Scam artists make use of these services because they are nearly impossible to track down once the transfer is completed and money is picked up. The FTC has brought up cases against MoneyGram and Western Union earlier for allegedly allowing this to happen and failing to protect customers.
“While scammers used its money transfer services to make off with cash, Walmart looked the other way and pocketed millions in fees,” said Samuel Levine, director of the FTC’s Bureau of Consumer Protection. “Consumers have lost hundreds of millions, and the Commission is holding Walmart accountable for letting fraudsters fleece its customers.”
Walmart said that it “will defend the company’s robust anti-fraud efforts” and low prices that have “saved consumers an estimated $6 billion in money transfer fees.” The retailer also protested against the FTC’s “unprecedented expansion” of authority.
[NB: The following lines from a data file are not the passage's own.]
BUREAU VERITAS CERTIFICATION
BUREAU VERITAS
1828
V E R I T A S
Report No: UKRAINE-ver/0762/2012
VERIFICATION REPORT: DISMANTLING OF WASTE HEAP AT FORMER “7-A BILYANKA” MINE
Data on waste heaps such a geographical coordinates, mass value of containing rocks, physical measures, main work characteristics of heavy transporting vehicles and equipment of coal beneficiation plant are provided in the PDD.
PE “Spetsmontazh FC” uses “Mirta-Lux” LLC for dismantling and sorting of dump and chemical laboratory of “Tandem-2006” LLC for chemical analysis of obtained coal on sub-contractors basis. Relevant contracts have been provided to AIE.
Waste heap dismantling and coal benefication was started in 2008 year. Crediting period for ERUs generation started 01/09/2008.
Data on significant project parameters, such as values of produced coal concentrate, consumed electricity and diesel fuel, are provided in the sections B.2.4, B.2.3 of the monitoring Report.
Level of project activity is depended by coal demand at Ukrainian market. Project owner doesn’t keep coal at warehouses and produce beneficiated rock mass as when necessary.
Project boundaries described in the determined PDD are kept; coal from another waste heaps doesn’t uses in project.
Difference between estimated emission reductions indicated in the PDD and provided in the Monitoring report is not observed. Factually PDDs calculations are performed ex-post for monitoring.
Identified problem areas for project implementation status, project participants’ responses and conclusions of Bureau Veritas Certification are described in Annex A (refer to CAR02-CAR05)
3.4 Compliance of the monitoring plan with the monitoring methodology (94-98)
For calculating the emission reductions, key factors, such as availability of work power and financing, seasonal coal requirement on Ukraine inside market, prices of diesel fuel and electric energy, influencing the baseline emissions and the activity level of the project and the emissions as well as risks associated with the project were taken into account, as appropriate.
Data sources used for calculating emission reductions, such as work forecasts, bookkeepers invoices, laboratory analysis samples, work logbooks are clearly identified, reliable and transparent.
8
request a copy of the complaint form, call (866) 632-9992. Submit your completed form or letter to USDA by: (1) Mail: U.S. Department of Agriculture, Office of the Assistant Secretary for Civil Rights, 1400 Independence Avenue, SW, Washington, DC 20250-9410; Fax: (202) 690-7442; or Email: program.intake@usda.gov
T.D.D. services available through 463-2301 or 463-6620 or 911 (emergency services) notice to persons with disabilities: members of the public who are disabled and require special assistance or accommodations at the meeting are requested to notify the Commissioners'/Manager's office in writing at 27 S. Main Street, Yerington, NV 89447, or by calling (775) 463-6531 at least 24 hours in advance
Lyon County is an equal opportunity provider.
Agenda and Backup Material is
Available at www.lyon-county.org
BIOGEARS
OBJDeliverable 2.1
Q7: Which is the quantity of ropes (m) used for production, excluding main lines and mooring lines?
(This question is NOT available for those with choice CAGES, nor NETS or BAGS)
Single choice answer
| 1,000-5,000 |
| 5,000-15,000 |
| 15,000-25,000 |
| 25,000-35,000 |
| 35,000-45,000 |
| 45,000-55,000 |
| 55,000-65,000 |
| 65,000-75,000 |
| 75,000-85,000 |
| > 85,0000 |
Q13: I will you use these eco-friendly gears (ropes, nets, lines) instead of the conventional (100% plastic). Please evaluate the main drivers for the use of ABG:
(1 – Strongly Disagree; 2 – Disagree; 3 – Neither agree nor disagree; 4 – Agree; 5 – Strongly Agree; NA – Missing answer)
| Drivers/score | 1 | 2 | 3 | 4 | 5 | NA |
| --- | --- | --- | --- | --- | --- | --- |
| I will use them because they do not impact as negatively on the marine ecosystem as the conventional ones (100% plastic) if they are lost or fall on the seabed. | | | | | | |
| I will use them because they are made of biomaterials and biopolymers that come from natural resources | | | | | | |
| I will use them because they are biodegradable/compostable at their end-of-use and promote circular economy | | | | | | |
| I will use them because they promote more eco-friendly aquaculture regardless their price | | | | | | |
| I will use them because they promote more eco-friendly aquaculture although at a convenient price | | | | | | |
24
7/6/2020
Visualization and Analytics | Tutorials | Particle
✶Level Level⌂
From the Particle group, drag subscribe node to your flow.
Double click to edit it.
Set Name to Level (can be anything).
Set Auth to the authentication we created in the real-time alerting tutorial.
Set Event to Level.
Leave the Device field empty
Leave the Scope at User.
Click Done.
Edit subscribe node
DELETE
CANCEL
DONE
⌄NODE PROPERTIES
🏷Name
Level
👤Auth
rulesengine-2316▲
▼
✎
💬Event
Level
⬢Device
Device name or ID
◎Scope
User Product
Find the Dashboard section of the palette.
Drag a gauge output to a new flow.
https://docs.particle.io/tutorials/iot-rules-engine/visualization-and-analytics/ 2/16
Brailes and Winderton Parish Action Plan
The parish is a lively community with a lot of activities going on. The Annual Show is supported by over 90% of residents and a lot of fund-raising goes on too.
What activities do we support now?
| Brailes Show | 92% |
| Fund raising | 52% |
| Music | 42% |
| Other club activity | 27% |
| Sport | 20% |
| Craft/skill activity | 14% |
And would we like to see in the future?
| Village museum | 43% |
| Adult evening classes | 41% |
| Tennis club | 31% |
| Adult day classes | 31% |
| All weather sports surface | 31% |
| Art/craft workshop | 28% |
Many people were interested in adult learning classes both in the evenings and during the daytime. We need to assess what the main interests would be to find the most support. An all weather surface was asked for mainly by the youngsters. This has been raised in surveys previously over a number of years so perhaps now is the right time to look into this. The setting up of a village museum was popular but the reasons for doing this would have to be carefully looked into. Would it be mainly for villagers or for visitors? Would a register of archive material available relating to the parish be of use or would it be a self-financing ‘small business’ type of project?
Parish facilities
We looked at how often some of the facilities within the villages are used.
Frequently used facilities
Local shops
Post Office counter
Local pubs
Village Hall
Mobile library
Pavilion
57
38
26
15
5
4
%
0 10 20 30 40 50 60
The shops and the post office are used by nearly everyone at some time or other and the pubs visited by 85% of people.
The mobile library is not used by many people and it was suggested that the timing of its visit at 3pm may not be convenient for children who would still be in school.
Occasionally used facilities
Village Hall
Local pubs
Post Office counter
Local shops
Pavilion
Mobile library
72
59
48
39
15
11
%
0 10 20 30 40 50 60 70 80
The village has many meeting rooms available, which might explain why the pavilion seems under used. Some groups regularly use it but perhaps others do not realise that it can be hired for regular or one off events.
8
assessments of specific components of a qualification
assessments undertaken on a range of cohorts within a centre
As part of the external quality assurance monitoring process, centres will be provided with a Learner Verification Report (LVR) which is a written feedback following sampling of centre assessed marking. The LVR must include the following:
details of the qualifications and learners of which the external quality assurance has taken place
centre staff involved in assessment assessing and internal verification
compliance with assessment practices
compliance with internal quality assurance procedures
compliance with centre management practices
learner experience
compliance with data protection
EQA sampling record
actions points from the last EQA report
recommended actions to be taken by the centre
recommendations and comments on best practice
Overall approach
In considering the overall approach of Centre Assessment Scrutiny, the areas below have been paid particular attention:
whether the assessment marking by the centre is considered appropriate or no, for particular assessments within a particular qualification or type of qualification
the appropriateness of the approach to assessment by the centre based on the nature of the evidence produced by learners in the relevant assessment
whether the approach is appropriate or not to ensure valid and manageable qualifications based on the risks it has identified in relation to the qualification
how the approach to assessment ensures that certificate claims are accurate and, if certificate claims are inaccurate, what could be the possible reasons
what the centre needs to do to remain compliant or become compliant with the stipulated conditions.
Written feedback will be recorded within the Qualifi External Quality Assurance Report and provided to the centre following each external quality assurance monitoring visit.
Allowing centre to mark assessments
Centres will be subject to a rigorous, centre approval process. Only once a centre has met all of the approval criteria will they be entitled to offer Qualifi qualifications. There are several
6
In the complaint, the agency claims scammers used Walmart money transfers as the main channel for “telemarketing schemes like IRS impersonation schemes, relative-in-need ‘grandparent’ scams, sweepstakes scams,” and others.
The FTC claims Walmart “knew” about its role but nonetheless allowed suspicious transfers. Employees processed tens of millions of money transfers each year but were not trained to deny fraudulent payouts until at least May 2017.
“The complaint notes that in some instances Walmart staff were complacent or complicit in scams, accepting cash tips from scammers in exchange for processing fraudulent payments or being directly involved in the scams themselves,” according to a press release.